For example, Intelligent Design huxters believe that we were placed here, in situ, ready to move forward as fully developed human beings. The obvious corollary is that we live in the best of all possible worlds, since an omnipotent, all-loving god wouldn’t manufacture a second-rate creation. Unfortunately, masculine nipples, along with other apparently vestigial features like ear lobes, appendices and hair, show up ID for the tripe it is.
While I regard discussions about ID to be a waste of time, the ID phenomenon provides an excellent example of an assumption which permeates dominionist religious views. It assumes a dualist world view in which spirit and matter are distinct and each connotes a value in relation to the other. We are supposed to aspire to a life of the spirit. It is up, above, elevated. Matter, on the other hand, is associated with words like dross. It drags us down and is inferior. We humans belong primarily to the world of spirit and have been granted authority over the world of material things in order to make our corporeal time pleasant; eventually, we will shuffle off this mortal coil and go back to where we belong—back to the spiritual realm. The body, with its hair and bad breath and nipples, belongs to the inferior side of the dualist equation.
2) Ironically, the other group of people for whom the nipple is problematic is the group most likely to disagree with the first group — ultra-rationalists, like secular humanists, and like the so-called new atheists. I don’t mean to suggest that men like Christopher Hitchens, Daniel Dennett, Sam Harris and Richard Dawkins take personal offense at the presence of bumps on a T-shirt. I have no idea what these men think about nipples. However, I do believe that their ideas stand in a long line from the Enlightenment down to the present day which entertains a dualism all its own. Theirs is the dualism that pits Reason against the unruly forces of the human subconscious. The nipple reminds the Rationalist that not everything true can bow to Reason. The oral fixation that haunts a middle-aged, chain-smoking man has its beginnings in the earliest encounters with his mother’s nipples. The capacity to form relationships takes its origins from the imprinting that began at a mother’s breast while gazing up into her eyes. In the nipple is longing, sometimes for simple sexual gratification, sometimes for deep psychic connection. In the nipple is nurture and need, and in it, too, is loss and separation. But none of these in a wide array of possible meanings can be parsed by a Reasonable man.
A modern brassiere can promote a standardized shape and size, perfect, free of unsightly bumps. Such a brassiere soothes us, comforts us in our need for predictability. It is scientific. It also frees us of the risk that we might respond from the dark reaches of the subconscious. Nothing could be more inconvenient than falling into a fantasy during, say, business negotiations, or drifting into a fond reverie as we’re trying to carrying on a mundane conversation. But it reinforces in a practical way the dualist myth, whether that myth gets told by the practitioners of a conservative religion, or by the true believers of a disembodied science.

┄┄┄┄┄┄

## Problems and tasks
(1) In the passage on dualism, what does the dualism of the ultra-rationalists pit against the unruly forces of the human subconscious?
(2) Copy the passage on dualism word for word, from "A modern brassiere" to "a disembodied science.".

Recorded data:
┄┄┄┄┄┄

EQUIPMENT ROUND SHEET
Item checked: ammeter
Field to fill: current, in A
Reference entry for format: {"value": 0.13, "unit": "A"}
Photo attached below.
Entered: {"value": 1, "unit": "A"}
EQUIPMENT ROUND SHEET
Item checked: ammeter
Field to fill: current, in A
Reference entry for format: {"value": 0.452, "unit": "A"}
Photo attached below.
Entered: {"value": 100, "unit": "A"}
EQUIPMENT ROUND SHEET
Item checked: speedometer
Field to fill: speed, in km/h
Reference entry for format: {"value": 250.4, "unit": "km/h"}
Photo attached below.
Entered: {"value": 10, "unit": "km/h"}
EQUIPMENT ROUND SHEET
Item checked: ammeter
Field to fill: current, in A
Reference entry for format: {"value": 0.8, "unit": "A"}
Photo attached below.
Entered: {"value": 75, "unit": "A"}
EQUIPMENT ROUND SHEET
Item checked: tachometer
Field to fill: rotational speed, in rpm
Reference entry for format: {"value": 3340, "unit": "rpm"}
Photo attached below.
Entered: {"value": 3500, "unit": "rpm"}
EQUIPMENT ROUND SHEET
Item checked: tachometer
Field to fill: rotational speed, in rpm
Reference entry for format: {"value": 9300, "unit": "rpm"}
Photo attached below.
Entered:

┄┄┄┄┄┄

## Outputs for the tasks
(1) Reason.

(2)
A modern brassiere can promote a standardized shape and size, perfect, free of unsightly bumps. Such a brassiere soothes us, comforts us in our need for predictability. It is scientific. It also frees us of the risk that we might respond from the dark reaches of the subconscious. Nothing could be more inconvenient than falling into a fantasy during, say, business negotiations, or drifting into a fond reverie as we’re trying to carrying on a mundane conversation. But it reinforces in a practical way the dualist myth, whether that myth gets told by the practitioners of a conservative religion, or by the true believers of a disembodied science.